Em carta à agência reguladora, o BNDES manifestou “preocupação com as consequências do eventual indeferimento do plano de transferência de titularidade do Complexo Eólico Alto Sertão III-Fase A da Renova para a AES”, ressaltando que o empréstimo-ponte dado ao projeto vencerá em 15 de julho.
“Em caso de não conclusão da venda para a AES, há risco de perda do investimento realizado e de comprometimento da satisfação do crédito do BNDES e dos bancos privados”, afirmou no documento banco estatal, que tem uma participação minoritária na Renova por meio do seu braço de investimento, o BNDESPar.

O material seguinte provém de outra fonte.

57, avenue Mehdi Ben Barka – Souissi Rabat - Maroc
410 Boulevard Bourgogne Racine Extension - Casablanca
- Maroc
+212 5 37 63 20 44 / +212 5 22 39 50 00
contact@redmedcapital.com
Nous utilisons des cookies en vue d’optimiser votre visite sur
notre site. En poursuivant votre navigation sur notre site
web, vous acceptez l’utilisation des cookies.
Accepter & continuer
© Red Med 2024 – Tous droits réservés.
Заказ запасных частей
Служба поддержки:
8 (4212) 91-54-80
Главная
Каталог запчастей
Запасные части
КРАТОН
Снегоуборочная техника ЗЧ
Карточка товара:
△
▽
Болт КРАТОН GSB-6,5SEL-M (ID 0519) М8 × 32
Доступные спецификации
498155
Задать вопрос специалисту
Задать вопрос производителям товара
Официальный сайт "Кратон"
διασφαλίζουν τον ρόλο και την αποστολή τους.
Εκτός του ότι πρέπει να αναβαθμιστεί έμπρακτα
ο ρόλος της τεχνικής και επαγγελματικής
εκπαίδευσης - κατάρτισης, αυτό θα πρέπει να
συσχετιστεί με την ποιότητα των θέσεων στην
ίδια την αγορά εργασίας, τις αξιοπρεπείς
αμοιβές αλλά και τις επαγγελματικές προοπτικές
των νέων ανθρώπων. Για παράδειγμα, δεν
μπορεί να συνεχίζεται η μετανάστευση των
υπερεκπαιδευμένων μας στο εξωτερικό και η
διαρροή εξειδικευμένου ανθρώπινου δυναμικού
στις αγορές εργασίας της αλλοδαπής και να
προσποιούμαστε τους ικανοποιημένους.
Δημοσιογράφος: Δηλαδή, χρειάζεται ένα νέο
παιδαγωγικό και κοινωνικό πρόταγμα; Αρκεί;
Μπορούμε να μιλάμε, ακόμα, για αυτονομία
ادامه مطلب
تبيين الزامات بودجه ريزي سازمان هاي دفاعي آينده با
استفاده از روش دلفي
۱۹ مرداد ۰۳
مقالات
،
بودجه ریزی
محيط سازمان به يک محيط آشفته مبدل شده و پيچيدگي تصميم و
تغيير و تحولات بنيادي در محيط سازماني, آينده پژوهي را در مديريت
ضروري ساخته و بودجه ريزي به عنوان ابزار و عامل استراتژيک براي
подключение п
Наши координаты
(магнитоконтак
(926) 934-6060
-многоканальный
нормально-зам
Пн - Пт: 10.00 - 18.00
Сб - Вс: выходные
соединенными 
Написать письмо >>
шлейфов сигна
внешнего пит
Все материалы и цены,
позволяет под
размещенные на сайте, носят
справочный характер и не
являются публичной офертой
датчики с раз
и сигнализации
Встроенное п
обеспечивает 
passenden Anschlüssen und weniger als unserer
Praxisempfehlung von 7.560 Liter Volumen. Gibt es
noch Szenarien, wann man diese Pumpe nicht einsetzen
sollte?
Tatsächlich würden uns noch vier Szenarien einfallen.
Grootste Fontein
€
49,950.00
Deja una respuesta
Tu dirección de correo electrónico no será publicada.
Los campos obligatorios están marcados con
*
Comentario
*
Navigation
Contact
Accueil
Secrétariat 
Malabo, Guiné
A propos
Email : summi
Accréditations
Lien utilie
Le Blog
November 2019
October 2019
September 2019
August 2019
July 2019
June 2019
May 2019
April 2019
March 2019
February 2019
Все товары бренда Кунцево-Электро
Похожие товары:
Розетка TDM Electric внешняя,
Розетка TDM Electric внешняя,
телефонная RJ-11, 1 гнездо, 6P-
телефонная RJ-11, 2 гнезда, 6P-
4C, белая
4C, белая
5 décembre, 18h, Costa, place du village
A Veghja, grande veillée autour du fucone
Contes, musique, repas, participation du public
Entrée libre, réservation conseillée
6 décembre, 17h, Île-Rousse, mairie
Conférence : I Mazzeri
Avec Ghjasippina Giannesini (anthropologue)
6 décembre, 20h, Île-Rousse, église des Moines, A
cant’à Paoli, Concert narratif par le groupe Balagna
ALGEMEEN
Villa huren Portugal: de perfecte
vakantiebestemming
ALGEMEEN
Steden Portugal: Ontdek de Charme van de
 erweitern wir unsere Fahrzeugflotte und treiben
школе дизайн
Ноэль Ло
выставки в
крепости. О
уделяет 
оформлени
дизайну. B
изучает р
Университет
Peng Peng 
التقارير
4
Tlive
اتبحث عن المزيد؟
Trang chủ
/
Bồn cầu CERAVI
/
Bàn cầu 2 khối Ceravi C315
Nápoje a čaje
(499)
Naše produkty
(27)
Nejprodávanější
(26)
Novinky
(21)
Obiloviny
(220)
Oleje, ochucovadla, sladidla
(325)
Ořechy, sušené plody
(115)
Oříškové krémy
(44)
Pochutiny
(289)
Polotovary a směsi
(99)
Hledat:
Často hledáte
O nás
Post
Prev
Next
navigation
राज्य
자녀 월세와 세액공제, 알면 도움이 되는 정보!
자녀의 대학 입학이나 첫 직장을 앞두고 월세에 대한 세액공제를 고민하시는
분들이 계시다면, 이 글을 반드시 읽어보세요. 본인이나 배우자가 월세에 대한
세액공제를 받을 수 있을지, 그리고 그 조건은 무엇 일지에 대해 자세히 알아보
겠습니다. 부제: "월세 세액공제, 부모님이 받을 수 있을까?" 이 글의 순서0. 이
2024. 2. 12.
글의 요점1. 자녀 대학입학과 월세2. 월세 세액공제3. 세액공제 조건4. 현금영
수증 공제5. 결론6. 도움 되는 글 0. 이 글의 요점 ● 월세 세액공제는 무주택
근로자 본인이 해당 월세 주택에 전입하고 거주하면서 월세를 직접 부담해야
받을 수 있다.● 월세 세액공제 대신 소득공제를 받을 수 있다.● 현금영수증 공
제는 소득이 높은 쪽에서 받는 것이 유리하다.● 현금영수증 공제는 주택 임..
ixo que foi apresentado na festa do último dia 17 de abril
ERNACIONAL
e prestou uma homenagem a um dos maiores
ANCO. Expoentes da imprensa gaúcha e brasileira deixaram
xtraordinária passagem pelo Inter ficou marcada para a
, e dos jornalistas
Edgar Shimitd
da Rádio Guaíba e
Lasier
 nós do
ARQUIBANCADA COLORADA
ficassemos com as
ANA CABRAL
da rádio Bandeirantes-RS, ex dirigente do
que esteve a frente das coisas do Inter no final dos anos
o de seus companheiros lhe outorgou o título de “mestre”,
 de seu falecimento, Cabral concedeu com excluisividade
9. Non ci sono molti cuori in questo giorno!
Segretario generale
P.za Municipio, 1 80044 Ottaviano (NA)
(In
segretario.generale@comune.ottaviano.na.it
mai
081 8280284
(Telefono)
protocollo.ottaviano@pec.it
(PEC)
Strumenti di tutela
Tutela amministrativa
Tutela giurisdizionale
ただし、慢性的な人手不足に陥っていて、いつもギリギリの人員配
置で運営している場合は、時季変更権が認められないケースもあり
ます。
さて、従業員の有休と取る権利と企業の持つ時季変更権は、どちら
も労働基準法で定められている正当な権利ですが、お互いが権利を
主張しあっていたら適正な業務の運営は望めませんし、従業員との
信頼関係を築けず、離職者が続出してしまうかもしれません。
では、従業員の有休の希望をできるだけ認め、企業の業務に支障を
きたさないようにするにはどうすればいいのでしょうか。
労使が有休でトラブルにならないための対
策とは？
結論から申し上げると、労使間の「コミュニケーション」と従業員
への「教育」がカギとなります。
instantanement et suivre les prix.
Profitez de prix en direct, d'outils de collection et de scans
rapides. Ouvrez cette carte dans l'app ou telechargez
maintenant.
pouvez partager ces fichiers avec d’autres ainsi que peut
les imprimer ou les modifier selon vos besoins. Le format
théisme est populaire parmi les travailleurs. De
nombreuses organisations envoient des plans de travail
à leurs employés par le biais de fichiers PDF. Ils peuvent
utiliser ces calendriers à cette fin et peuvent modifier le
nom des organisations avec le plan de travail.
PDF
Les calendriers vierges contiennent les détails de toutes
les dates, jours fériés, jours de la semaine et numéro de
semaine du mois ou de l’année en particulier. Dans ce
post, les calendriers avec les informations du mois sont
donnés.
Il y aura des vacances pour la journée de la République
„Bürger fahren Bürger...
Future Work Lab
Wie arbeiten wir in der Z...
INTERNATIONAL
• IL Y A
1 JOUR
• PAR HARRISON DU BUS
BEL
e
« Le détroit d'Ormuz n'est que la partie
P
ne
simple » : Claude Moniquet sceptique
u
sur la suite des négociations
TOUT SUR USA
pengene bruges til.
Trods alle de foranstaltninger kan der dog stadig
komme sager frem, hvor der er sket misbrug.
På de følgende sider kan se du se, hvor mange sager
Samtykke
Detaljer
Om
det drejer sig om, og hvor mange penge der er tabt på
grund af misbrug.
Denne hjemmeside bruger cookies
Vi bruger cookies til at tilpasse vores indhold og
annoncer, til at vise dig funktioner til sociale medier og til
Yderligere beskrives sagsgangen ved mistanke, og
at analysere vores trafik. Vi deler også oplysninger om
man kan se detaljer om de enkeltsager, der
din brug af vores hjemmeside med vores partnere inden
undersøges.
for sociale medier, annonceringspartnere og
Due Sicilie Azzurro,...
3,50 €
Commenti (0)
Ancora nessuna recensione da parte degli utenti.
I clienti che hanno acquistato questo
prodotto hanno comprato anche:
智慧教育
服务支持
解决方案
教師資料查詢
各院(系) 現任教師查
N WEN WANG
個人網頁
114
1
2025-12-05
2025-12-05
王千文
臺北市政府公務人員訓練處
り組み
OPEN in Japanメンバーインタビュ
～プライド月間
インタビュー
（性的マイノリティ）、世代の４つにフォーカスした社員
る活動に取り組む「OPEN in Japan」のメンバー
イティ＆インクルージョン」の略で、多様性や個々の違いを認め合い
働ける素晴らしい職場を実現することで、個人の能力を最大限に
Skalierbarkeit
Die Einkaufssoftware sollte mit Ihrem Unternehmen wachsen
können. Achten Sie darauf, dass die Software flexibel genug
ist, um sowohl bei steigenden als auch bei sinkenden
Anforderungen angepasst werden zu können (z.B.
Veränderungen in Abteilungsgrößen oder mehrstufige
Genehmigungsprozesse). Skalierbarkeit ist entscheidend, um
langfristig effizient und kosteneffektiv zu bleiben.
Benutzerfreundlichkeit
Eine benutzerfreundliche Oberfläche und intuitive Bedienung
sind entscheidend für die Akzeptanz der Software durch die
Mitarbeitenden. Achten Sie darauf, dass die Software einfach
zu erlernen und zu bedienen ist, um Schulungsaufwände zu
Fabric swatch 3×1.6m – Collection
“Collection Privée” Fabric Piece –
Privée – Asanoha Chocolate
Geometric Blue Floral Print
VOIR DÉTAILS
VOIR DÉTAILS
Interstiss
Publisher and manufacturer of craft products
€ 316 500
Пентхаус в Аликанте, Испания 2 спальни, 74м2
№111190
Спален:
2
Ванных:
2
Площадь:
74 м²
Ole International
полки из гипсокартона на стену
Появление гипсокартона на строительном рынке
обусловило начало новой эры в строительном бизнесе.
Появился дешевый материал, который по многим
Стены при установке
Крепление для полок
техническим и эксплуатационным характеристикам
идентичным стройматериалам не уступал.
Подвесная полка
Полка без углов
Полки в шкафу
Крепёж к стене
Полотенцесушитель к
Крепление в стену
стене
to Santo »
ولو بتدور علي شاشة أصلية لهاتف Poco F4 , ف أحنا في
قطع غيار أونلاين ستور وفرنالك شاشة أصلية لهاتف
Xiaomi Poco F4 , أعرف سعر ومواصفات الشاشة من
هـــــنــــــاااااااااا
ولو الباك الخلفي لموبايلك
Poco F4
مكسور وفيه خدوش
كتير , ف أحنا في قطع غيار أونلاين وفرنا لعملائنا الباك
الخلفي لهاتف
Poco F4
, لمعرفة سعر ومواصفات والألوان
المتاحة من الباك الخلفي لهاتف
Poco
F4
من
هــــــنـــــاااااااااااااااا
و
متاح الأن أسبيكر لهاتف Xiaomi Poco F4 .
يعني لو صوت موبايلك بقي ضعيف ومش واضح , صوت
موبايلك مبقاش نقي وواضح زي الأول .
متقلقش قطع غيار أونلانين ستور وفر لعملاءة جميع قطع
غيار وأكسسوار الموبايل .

De acordo com o BNDES, o vencimento do financiamento tem sido postergado desde junho de 2016, sendo que a operação é garantida pela Renova “e parcialmente por fiança bancária de quatro bancos privados”.
A questão é que área técnica da agência reguladora já sugeriu em uma nota no final de dezembro que a melhor solução seria rescindir os contratos também da fase A do projeto.
A fase A do complexo foi viabilizada pela Renova em um leilão de reserva promovido pelo governo federal em 2013. O acordo assinado pela empresa para a venda da energia dos parques prevê possibilidade de resolução contratual em caso de atraso de mais de dois anos na entrega da energia, um prazo que se esgotou ainda em agosto de 2017.
“Concluímos que devem ser resolvidos os contratos das usinas”, afirmaram os técnicos da Aneel no documento, sugerindo ainda outras penalidades para o empreendimento.
Procurado, o BNDES não respondeu de imediato a um pedido de comentário sobre sua preocupação com o projeto. Não foi possível contatar representantes da Renova Energia.
A fase A do projeto Alto Sertão III terá quando concluída uma capacidade instalada de 438 megawatts. A fase B teria 305 MW. O empréstimo-ponte do BNDES para o empreendimento está atualmente avaliado em 960 milhões de reais.
SAÍDA DIFÍCIL
Uma pedra no caminho para que a Renova mantenha os contratos de Alto Sertão III e possa concluir com sucesso a transferência do ativo à AES é o valor fechado para a venda da produção das usinas quando elas foram licitadas, em 2013.
Ao avaliar o destino da fase B do projeto, no início do mês, diretores da Aneel destacaram que a fase A comercializou energia a preços que, atualizados, estão 41% acima do custo de eólicas viabilizadas em uma licitação de 2018.
“Esse é um item muito complicado… realmente pode prejudicar a aprovação da transferência”, disse à Reuters a fonte que acompanha conversas entre empresas, BNDES e regulador.
Também pesa sobre a decisão o fato de que o Ministério de Minas e Energia já ofereceu no passado uma possibilidade de devolução amigável de projetos de energia em atraso, ocasião em que a Renova não quis aderir ao mecanismo, ainda segundo a fonte, que falou sob a condição de anonimato porque não tem autorização para conversar com a imprensa.
Como a preocupação é com o impacto da operação sobre os consumidores, uma alternativa seria cancelar os contratos, mas permitir a transferência do ativo caso as empresas ainda tenham interesse, acrescentou a fonte.
O problema nesse caso é que a proposta atual da empresa pelo complexo parece levar em consideração um cenário de manutenção dos contratos, enquanto uma revogação obrigaria Renova ou AES a buscarem compradores para a produção do parque no mercado livre de eletricidade ou em leilões realizados pelo governo, provavelmente a preços menores.
A proposta da AES Tietê pelo fase A do complexo é de 350 milhões de reais, mais assunção das dívidas e possíveis pagamentos futuros de acordo com o desempenho da usina. A empresa ainda havia oferecido 90 milhões pela fase B.
Com a decisão da Aneel sobre a fase B, a AES Tietê disse que reavaliaria o ativo, mas reiterou interesse na fase A.
Procurada, a AES Tietê informou que não comentará o assunto.
O contrato entre Renova e AES Tietê por Alto Sertão 3 prevê multa de 20 milhões de reais por mês em favor da compradora em caso de atraso no fechamento da transação, originalmente previsto para 2 de maio, segundo o mais recente balanço da elétrica.